[Dataset entries]

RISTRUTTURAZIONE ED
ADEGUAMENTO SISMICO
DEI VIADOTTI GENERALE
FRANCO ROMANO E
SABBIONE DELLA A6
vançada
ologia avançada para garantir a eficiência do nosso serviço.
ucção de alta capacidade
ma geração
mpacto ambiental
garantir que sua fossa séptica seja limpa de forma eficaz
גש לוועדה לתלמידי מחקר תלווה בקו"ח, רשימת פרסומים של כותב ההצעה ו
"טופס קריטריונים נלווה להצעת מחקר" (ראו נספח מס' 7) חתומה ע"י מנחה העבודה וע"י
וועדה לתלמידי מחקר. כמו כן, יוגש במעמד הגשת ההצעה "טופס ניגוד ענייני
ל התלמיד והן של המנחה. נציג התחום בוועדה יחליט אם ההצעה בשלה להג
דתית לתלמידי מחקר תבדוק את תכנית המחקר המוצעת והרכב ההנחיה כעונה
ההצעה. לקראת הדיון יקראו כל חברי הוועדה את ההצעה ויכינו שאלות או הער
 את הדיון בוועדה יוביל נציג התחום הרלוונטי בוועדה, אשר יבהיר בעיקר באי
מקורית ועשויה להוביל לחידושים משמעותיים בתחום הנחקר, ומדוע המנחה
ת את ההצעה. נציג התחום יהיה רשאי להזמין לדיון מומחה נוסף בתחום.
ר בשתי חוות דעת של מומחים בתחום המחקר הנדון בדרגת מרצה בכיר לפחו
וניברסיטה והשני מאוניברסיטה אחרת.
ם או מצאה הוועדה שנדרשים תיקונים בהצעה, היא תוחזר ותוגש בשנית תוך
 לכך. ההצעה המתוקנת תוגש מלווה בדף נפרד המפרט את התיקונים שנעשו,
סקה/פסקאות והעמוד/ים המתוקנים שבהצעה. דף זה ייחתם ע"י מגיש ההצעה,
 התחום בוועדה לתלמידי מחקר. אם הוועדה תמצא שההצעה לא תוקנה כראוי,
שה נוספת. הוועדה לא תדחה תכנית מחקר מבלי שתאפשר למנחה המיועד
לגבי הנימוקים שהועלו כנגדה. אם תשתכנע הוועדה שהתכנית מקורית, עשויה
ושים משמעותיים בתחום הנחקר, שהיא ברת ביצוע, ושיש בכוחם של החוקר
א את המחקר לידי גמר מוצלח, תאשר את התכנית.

*EXERCISE DIRECTIONS*.
Wherever the string "התחום" appears in the records above, copy the line it sits in.

*EXERCISE SOLUTION*.
ל התלמיד והן של המנחה. נציג התחום בוועדה יחליט אם ההצעה בשלה להג
 את הדיון בוועדה יוביל נציג התחום הרלוונטי בוועדה, אשר יבהיר בעיקר באי
ת את ההצעה. נציג התחום יהיה רשאי להזמין לדיון מומחה נוסף בתחום.
 התחום בוועדה לתלמידי מחקר. אם הוועדה תמצא שההצעה לא תוקנה כראוי,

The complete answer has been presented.